TASK DIRECTIONS — Pick out and copy every line below that has the word "Microsoft".

RECORD SET —
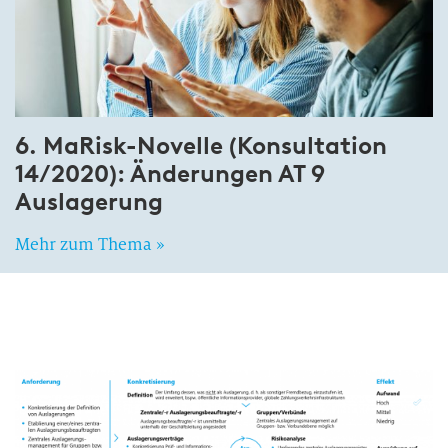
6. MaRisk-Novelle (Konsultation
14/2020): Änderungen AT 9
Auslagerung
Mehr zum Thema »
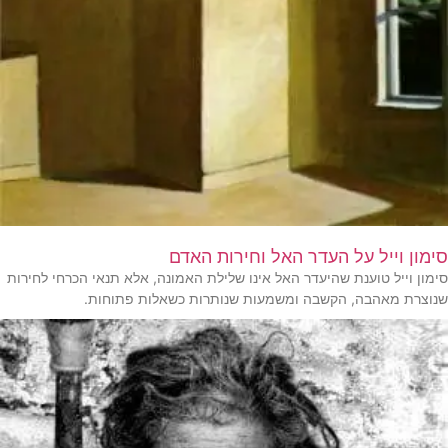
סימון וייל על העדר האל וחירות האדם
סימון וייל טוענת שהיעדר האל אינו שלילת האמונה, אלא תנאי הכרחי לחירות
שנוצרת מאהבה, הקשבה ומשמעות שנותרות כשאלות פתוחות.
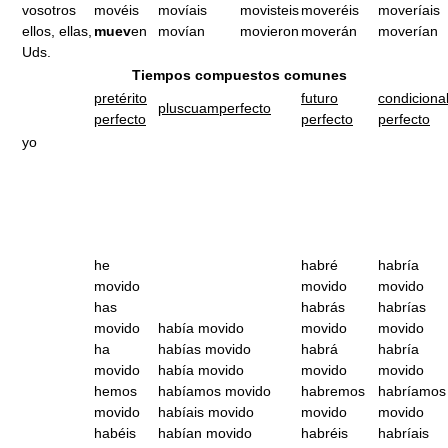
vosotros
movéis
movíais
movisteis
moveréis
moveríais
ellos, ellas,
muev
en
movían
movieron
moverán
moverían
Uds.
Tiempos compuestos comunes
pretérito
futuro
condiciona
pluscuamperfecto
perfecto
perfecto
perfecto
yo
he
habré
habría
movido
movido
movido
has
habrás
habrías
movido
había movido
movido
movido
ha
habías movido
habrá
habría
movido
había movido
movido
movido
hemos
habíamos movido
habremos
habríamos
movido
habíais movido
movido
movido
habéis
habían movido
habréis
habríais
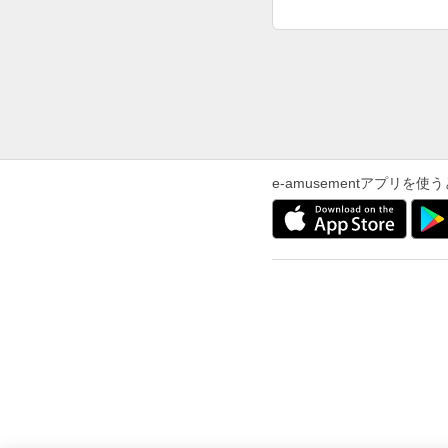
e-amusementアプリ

==

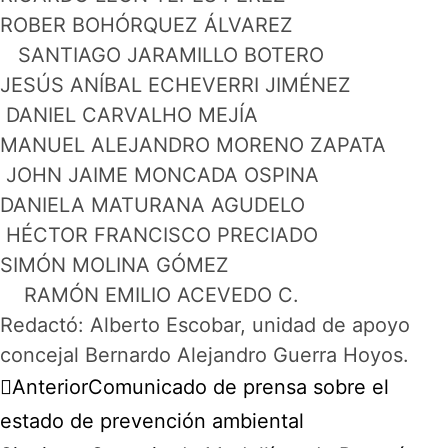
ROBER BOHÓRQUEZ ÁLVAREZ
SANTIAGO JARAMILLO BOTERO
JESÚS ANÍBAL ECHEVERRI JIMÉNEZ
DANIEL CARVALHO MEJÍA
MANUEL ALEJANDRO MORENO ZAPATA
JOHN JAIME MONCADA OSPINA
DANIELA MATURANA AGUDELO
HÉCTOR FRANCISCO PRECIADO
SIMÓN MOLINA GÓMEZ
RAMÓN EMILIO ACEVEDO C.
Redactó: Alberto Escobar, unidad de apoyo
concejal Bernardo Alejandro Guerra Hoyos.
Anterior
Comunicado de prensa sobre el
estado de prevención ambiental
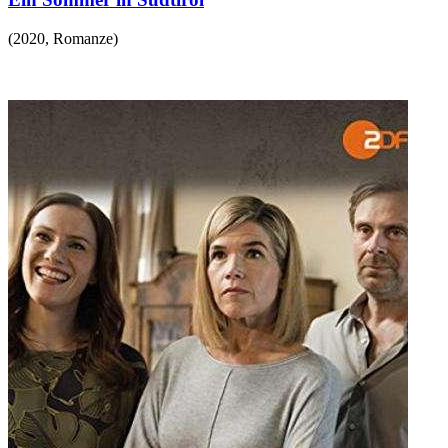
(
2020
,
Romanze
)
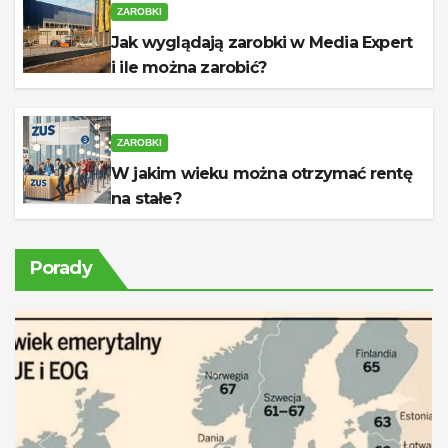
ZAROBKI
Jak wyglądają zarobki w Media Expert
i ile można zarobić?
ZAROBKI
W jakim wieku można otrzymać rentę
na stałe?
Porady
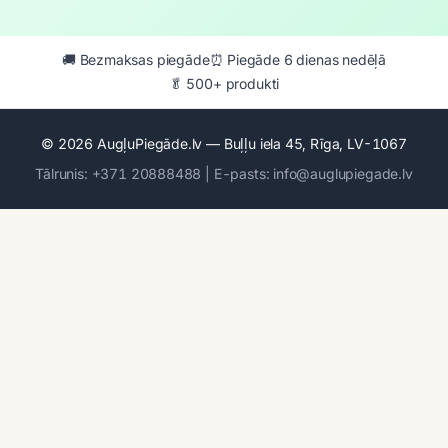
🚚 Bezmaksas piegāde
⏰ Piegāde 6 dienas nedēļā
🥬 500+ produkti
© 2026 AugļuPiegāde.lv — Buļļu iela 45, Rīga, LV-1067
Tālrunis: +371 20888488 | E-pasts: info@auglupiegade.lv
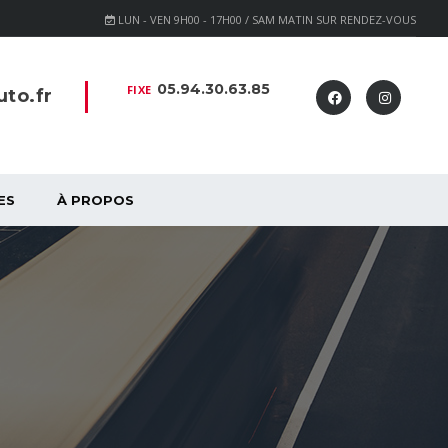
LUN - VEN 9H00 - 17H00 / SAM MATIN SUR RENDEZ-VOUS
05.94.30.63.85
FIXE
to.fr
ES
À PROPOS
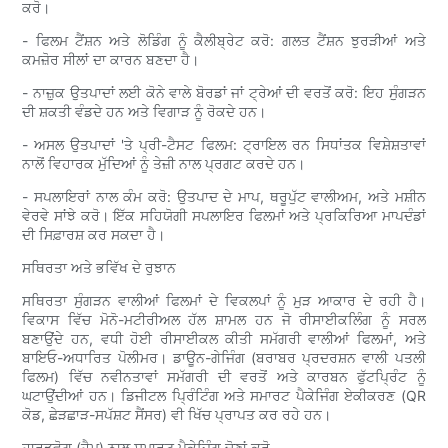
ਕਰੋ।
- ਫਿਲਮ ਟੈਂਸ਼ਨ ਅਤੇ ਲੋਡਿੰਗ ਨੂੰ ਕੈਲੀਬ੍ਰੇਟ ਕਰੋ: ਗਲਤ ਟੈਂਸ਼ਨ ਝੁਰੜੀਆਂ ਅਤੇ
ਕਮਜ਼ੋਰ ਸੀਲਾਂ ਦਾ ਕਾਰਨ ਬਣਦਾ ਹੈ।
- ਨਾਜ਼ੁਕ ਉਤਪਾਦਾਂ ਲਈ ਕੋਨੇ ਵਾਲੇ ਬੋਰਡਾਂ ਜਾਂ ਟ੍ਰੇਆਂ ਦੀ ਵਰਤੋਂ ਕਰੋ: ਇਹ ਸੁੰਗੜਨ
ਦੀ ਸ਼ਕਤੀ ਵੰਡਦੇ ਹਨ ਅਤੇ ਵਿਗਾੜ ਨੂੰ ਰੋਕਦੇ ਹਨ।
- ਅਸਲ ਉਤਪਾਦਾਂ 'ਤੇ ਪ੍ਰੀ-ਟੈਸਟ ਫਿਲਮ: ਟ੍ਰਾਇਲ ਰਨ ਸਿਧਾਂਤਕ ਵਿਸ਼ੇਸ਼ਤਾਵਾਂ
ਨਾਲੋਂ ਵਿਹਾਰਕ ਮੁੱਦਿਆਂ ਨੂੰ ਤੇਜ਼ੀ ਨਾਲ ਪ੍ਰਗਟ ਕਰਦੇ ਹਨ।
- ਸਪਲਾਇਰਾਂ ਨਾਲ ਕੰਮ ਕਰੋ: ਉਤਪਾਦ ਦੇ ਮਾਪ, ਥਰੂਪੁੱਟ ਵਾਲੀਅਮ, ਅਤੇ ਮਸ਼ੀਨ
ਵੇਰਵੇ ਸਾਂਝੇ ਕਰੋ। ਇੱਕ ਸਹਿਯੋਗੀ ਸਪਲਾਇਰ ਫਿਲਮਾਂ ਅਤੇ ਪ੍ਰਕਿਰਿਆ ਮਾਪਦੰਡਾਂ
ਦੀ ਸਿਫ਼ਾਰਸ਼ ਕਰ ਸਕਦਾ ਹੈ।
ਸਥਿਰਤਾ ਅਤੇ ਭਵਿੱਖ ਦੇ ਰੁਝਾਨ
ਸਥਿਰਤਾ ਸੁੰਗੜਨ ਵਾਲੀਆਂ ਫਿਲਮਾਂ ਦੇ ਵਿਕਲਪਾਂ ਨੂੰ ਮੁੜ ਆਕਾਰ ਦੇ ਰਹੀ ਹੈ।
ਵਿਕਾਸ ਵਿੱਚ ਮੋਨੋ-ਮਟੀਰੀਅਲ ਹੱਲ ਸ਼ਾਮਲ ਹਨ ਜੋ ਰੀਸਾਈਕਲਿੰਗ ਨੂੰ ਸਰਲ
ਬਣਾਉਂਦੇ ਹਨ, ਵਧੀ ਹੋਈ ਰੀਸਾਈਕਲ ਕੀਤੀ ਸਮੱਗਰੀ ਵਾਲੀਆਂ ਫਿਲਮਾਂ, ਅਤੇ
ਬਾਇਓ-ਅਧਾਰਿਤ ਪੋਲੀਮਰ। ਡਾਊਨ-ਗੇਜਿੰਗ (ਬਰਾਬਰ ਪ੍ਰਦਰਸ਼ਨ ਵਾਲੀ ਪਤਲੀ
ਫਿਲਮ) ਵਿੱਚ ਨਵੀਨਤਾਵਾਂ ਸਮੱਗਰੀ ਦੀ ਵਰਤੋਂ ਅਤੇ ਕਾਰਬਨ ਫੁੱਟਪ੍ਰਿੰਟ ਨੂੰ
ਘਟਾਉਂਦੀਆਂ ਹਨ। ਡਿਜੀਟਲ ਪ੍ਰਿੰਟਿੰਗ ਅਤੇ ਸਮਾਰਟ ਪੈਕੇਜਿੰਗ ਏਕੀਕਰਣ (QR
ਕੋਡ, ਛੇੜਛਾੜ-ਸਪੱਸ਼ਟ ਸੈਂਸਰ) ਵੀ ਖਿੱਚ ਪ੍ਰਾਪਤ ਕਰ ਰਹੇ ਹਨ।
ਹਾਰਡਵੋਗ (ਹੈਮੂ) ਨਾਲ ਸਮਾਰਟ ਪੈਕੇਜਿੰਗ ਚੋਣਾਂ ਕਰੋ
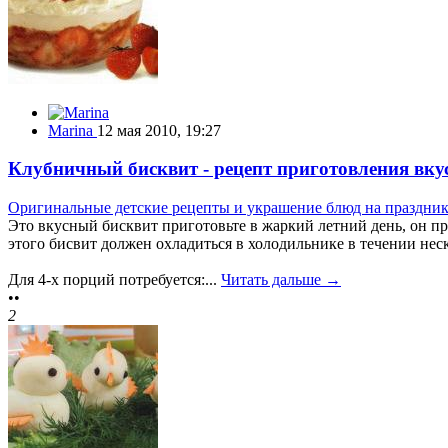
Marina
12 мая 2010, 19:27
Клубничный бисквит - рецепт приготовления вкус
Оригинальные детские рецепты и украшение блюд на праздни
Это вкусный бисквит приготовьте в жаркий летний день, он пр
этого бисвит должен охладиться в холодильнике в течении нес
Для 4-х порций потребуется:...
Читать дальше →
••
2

...

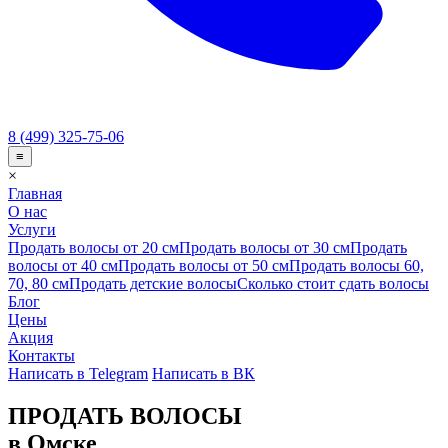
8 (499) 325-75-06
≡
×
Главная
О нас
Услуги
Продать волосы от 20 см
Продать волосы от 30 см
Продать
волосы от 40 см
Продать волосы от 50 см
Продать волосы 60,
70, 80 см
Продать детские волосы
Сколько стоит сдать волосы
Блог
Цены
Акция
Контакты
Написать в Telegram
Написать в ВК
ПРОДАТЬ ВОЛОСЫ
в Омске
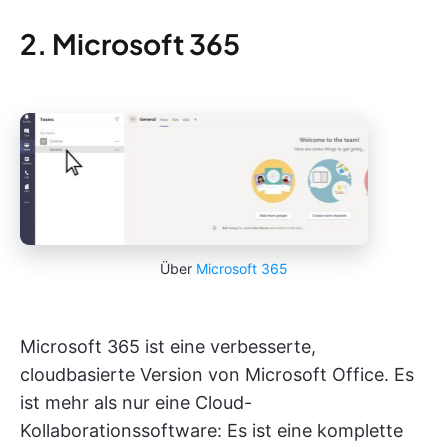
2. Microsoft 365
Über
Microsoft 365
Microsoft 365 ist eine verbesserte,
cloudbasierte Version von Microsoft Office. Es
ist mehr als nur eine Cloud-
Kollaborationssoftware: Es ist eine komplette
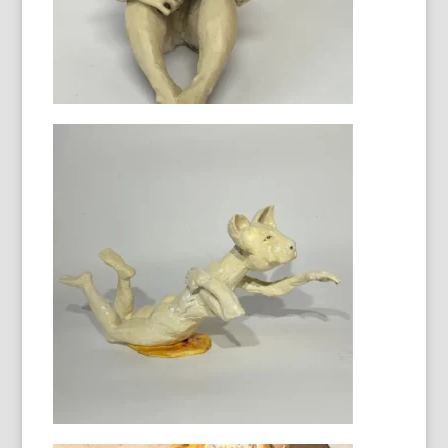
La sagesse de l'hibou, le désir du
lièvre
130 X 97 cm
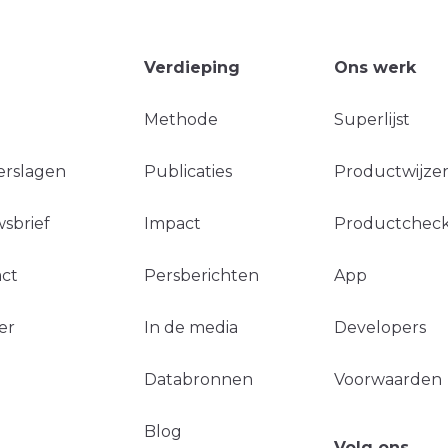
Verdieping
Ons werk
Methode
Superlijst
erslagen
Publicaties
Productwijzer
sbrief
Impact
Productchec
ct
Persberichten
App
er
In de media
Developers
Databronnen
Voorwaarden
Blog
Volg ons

FINISHED TASK —
2. Microsoft 365
Microsoft 365
Microsoft 365 ist eine verbesserte,
cloudbasierte Version von Microsoft Office. Es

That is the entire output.